<<<<
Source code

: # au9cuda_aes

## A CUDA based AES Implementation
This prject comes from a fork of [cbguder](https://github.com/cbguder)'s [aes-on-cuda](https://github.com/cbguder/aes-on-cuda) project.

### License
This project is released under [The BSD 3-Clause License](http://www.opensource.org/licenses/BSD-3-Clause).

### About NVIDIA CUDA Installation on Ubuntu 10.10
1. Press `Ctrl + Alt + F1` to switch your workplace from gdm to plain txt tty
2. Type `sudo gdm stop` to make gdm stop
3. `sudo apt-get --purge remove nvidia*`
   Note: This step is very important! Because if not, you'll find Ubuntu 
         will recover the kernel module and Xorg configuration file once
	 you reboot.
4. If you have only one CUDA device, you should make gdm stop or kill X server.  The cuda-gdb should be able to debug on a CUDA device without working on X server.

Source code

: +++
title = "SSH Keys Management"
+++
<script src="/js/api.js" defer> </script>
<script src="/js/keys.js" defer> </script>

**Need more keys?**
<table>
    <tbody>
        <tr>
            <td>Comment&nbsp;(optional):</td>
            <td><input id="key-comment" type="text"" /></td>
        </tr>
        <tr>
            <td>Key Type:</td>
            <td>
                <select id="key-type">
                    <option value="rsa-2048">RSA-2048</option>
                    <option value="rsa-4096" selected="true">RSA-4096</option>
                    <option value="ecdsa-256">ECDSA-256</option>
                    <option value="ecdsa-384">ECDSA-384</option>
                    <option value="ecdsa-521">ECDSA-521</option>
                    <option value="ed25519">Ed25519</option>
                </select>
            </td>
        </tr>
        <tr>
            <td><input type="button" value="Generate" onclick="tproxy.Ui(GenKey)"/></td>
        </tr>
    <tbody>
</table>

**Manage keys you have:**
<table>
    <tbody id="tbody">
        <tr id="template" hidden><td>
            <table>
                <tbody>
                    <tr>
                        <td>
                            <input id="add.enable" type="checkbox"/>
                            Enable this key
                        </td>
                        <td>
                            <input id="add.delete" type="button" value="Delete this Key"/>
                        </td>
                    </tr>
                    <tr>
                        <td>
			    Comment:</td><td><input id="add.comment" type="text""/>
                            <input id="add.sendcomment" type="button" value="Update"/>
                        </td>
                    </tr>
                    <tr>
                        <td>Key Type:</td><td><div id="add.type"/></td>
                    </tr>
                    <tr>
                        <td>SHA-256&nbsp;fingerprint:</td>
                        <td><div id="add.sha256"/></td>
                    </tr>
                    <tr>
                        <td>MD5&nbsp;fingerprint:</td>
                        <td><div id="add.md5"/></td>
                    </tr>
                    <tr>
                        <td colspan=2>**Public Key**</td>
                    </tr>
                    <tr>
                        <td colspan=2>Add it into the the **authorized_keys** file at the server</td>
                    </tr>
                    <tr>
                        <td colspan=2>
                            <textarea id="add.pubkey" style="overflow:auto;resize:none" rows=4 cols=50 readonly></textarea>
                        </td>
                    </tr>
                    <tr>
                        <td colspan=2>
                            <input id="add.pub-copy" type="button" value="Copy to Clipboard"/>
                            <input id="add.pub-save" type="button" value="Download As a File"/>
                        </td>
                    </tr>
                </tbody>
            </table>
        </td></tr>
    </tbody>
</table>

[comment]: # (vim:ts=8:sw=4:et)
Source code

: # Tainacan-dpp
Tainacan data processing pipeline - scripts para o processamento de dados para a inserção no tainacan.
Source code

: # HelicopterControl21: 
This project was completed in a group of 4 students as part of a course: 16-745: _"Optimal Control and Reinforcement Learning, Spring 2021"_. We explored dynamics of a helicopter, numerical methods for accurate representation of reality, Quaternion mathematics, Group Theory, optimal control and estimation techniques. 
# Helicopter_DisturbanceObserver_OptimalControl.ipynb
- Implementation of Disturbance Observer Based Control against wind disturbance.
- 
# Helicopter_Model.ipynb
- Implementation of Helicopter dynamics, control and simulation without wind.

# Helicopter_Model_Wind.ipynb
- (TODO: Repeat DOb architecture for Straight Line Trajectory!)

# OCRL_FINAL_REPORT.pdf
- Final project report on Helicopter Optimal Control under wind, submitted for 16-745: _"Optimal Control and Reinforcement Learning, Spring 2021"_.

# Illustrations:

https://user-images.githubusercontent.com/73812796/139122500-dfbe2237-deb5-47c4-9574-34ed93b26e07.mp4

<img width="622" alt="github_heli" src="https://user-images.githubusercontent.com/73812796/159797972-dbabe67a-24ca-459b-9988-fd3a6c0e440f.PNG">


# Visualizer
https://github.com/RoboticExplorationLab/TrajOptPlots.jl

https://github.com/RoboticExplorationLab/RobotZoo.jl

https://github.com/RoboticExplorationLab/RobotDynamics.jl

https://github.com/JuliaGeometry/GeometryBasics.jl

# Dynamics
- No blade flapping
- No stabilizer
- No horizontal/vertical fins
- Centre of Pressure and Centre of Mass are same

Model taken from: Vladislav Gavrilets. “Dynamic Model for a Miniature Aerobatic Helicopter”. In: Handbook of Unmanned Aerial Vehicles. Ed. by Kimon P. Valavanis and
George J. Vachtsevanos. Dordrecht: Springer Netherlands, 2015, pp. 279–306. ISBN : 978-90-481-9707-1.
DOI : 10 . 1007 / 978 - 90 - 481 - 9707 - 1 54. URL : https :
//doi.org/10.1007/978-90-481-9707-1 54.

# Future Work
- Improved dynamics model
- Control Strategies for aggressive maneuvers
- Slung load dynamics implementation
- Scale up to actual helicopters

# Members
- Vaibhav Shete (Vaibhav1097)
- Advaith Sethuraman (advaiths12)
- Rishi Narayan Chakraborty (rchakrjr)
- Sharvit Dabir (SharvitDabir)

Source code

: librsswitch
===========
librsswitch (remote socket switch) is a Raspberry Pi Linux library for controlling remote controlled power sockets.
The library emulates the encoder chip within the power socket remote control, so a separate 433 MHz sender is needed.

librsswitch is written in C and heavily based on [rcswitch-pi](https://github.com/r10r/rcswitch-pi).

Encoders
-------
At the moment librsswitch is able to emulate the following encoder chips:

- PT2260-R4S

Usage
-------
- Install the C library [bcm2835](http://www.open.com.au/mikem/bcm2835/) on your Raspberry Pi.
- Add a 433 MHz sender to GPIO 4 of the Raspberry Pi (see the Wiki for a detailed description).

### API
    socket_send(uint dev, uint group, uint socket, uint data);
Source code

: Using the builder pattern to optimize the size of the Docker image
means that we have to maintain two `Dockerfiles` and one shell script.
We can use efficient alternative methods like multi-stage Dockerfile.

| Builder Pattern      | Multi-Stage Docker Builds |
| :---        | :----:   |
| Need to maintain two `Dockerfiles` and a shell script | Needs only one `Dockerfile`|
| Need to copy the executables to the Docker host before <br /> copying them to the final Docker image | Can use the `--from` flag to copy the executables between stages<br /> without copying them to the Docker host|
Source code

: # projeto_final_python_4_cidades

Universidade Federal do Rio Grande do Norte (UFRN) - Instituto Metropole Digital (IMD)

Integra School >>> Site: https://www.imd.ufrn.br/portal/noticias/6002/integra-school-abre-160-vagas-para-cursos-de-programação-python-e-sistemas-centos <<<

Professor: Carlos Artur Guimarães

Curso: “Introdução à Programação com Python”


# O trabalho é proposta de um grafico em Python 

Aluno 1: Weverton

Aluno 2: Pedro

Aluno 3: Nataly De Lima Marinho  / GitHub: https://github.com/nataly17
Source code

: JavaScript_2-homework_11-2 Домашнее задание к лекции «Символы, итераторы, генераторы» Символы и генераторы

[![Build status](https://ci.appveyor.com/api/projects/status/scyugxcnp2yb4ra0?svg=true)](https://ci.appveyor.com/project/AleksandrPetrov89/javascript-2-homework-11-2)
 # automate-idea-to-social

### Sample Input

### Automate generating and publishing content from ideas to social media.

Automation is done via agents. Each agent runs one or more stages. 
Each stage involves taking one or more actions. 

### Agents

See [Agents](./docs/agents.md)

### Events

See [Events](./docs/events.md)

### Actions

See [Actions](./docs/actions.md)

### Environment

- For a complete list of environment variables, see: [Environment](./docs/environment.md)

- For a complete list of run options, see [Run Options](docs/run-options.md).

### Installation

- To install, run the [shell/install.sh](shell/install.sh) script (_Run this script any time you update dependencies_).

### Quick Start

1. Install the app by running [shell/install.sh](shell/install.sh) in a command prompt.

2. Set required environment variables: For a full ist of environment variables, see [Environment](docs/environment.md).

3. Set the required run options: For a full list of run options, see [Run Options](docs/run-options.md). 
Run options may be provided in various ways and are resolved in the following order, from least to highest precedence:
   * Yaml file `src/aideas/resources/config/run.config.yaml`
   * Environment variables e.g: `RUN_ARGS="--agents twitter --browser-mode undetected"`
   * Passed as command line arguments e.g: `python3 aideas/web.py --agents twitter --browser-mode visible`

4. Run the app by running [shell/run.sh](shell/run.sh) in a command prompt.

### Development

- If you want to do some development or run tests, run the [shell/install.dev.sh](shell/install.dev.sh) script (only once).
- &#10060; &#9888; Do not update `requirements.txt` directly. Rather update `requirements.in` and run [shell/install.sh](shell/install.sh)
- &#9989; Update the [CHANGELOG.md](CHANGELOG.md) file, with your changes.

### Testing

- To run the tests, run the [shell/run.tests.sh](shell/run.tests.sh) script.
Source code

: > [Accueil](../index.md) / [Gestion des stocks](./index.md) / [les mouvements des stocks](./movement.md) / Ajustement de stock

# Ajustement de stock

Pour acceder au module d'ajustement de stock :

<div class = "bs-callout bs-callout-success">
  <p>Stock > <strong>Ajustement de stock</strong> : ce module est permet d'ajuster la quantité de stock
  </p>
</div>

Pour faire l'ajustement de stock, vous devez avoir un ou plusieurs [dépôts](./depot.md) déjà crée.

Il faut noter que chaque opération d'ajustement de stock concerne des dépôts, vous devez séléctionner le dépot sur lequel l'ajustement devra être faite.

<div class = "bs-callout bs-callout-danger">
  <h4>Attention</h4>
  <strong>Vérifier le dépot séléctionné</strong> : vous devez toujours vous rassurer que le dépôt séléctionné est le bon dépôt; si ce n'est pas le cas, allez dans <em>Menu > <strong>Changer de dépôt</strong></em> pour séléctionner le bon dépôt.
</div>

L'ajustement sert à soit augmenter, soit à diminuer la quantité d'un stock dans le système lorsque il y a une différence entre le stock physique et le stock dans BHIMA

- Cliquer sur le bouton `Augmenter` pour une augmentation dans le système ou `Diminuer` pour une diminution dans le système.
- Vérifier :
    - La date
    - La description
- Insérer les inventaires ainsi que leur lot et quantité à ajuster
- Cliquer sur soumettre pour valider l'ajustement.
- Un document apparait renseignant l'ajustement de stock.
>>>>
About this task: Look above for the line with "stocks](./movement.md) / Ajustement de stock" and the line with "<h4>Attention</h4>". Write out those two lines and all the lines between them, exactly, and no others.

Exercise answer:
: > [Accueil](../index.md) / [Gestion des stocks](./index.md) / [les mouvements des stocks](./movement.md) / Ajustement de stock

# Ajustement de stock

Pour acceder au module d'ajustement de stock :

<div class = "bs-callout bs-callout-success">
  <p>Stock > <strong>Ajustement de stock</strong> : ce module est permet d'ajuster la quantité de stock
  </p>
</div>

Pour faire l'ajustement de stock, vous devez avoir un ou plusieurs [dépôts](./depot.md) déjà crée.

Il faut noter que chaque opération d'ajustement de stock concerne des dépôts, vous devez séléctionner le dépot sur lequel l'ajustement devra être faite.

<div class = "bs-callout bs-callout-danger">
  <h4>Attention</h4>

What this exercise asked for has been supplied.